Your task:
Print, in exact form, the lines below from the one containing "260 26 0.48" through the one containing "22 362 7450", and omit all others.

════════════════

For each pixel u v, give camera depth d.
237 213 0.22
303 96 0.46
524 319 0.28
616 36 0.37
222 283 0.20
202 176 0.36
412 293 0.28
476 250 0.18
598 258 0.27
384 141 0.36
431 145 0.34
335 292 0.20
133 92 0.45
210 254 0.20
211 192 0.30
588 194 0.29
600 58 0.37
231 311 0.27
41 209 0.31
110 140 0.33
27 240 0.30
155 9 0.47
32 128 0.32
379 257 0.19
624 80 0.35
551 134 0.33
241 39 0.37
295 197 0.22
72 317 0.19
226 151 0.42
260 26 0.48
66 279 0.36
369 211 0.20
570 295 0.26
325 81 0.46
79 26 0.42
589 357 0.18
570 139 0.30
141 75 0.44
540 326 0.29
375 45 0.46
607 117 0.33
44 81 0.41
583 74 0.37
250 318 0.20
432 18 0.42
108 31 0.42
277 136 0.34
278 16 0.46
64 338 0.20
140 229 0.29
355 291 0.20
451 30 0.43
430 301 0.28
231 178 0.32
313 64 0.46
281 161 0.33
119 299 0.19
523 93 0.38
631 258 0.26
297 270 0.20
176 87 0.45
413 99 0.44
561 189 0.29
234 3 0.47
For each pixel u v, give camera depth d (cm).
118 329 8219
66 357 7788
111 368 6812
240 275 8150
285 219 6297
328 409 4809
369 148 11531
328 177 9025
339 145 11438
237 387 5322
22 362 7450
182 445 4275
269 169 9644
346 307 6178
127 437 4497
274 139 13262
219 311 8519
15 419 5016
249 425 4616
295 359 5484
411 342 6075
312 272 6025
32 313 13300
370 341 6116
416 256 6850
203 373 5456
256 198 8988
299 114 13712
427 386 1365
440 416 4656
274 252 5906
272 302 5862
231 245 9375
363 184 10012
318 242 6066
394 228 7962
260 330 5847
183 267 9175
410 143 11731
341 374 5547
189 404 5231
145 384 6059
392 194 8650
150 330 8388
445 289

════════════════

Written response:
260 26 0.48
66 279 0.36
369 211 0.20
570 295 0.26
325 81 0.46
79 26 0.42
589 357 0.18
570 139 0.30
141 75 0.44
540 326 0.29
375 45 0.46
607 117 0.33
44 81 0.41
583 74 0.37
250 318 0.20
432 18 0.42
108 31 0.42
277 136 0.34
278 16 0.46
64 338 0.20
140 229 0.29
355 291 0.20
451 30 0.43
430 301 0.28
231 178 0.32
313 64 0.46
281 161 0.33
119 299 0.19
523 93 0.38
631 258 0.26
297 270 0.20
176 87 0.45
413 99 0.44
561 189 0.29
234 3 0.47
For each pixel u v, give camera depth d (cm).
118 329 8219
66 357 7788
111 368 6812
240 275 8150
285 219 6297
328 409 4809
369 148 11531
328 177 9025
339 145 11438
237 387 5322
22 362 7450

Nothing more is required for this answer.